Two former employees of the Hattiesburg Visitors Center spoke to HPNM and said that their boss, Rick Taylor, required them to sell his wife’s cookies, collect payment for cookie orders and keep detailed records of all cash payments for the baked goods as part of their work duties.
One of the former employees described the responsibilities she and other employees were given by Taylor in operating his wife’s cookie business from the taxpayer-funded Visitors Center; the other former employee simply corroborated that information. Both wish to remain anonymous, but the former employee who discussed her job responsibilities has given permission to publish her recorded comments, providing her identity is protected. That recording will be published net week, but a partial transcript is published below.
The information provided by these whistle blowers confirms the report posted September 4 by the Hattiesburg Patriot detailing suspected violations of state ethics and purchasing laws by Taylor, long-time executive director of the Hattiesburg Convention Center and, until June 2017, of the Hattiesburg Tourism Commission. Specifically, the Patriot published information indicating that Taylor had an apparent conflict of interest and seems to have used his office and public resources improperly to help his wife build and “brand” her business and obtain, unfairly, an immeasurable advantage in the marketplace.
In the September 4th report, the Hattiesburg Patriot referred to misuse of public resources in terms of promotions carried out by staff members of the Tourism Commission and Convention Center marketing offices.
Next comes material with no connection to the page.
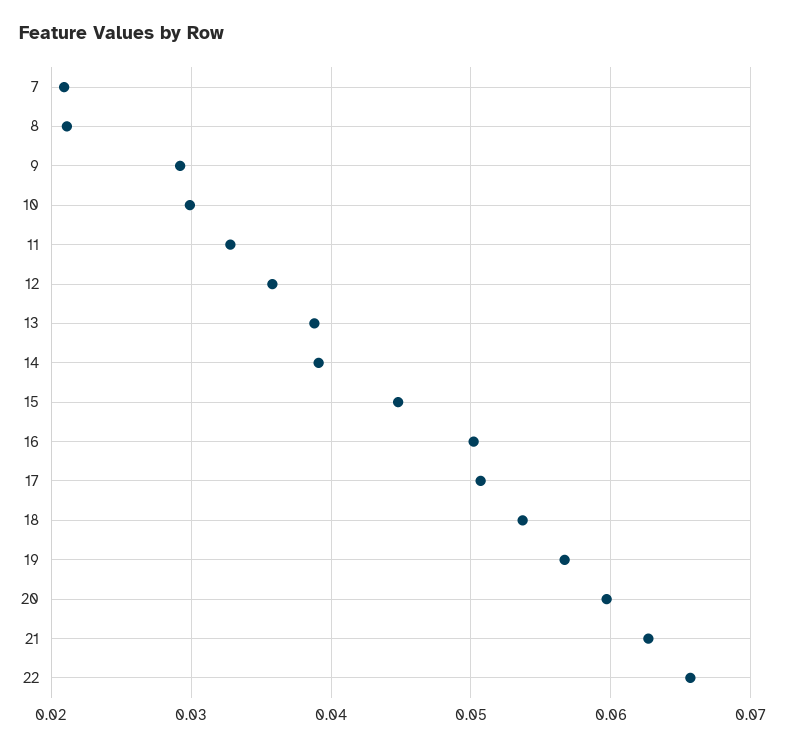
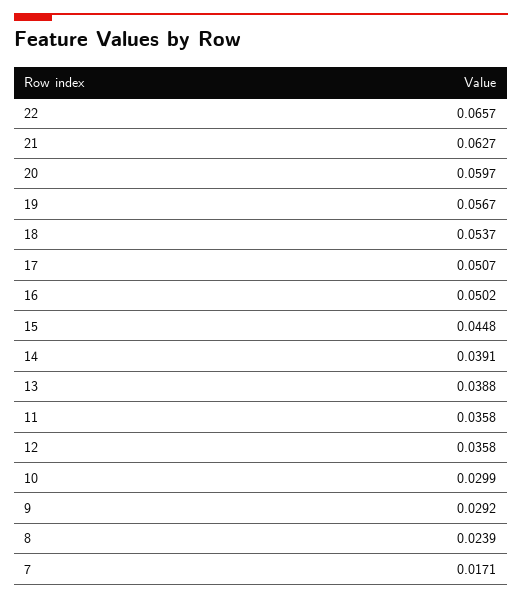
7: 0.021 -> 0.0171
8: 0.021 -> 0.0239
11: 0.033 -> 0.0358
This new account heightens the level of suspected misconduct, however, as it draws Visitors Center employees directly into sales transactions for Mrs. Taylor’s bakery and further substantiates the previously reported violations by Mrs. Taylor of the Cottage Food Operations Law. As the operator of a cottage food business, Ms. Taylor is expressly forbidden to advertise or sell her product online or in retail or wholesale settings.
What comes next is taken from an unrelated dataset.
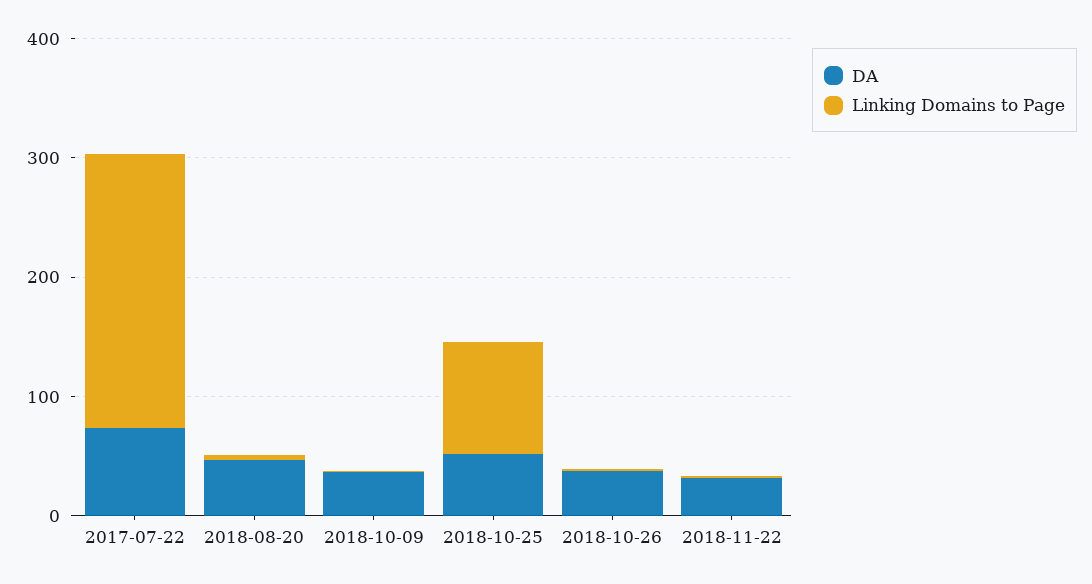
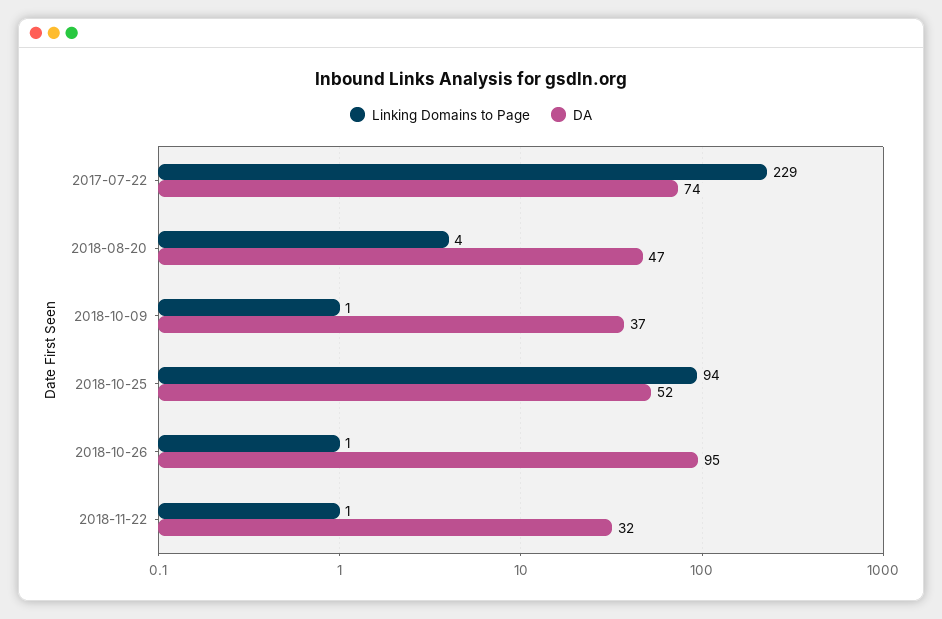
DA, 2018-10-26: 40 -> 95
Following is a transcription of comments received from the former employee who called the Hattiesburg Patriot to describe her former duties selling cookies at the Visitors Center:
“She (Mrs. Taylor) would bake those cookies, have the orders for them; he (Taylor) would bring them in the morning to us at the visitors center and the people would come there and pay for them, and we would have to take care of the money. And he had a little box on the wall that we had to put the money in, and we had to keep a close accounting of it. He kinda didn’t accuse anybody, but he said one time that she was short of money. I didn’t think iT was right that they were using the Visitors Center for us to take care of her money for her cookies.
“When she (Mrs. Taylor) would take the orders she would tell them (customers) that they could pick them up at the Visitors Center at certain certain days. She didn’t let them come to her house. The cookies would come by Rick on his way to work in the morning. And they would be boxed up and everything, and who was to pick them up, and how much money we was to collect. I don’t know if that means anything, but they had no business using the Visitors Center that way.
“There was a box on the wall in our little workroom where we would put the money down in, and we didn’t have a key to it, you know. We just put the money down there. and we put on the money – if it was a check, we didn’t have to put who it was from. If it was cash, we put a notation who it was from – And then we had a little notebook that we listed who bought cookies today and they paid $14.50 or whatever.
“He (taylor) has been abusing that place for years, and something needs to be done about it.”
Neither Convention Center Director Rick Taylor nor Tourism Commission attorney David Ott responded to request for comments prior to the publication of this article. Taylor is the current Convention Center Director, which received the 2% restaurant tax.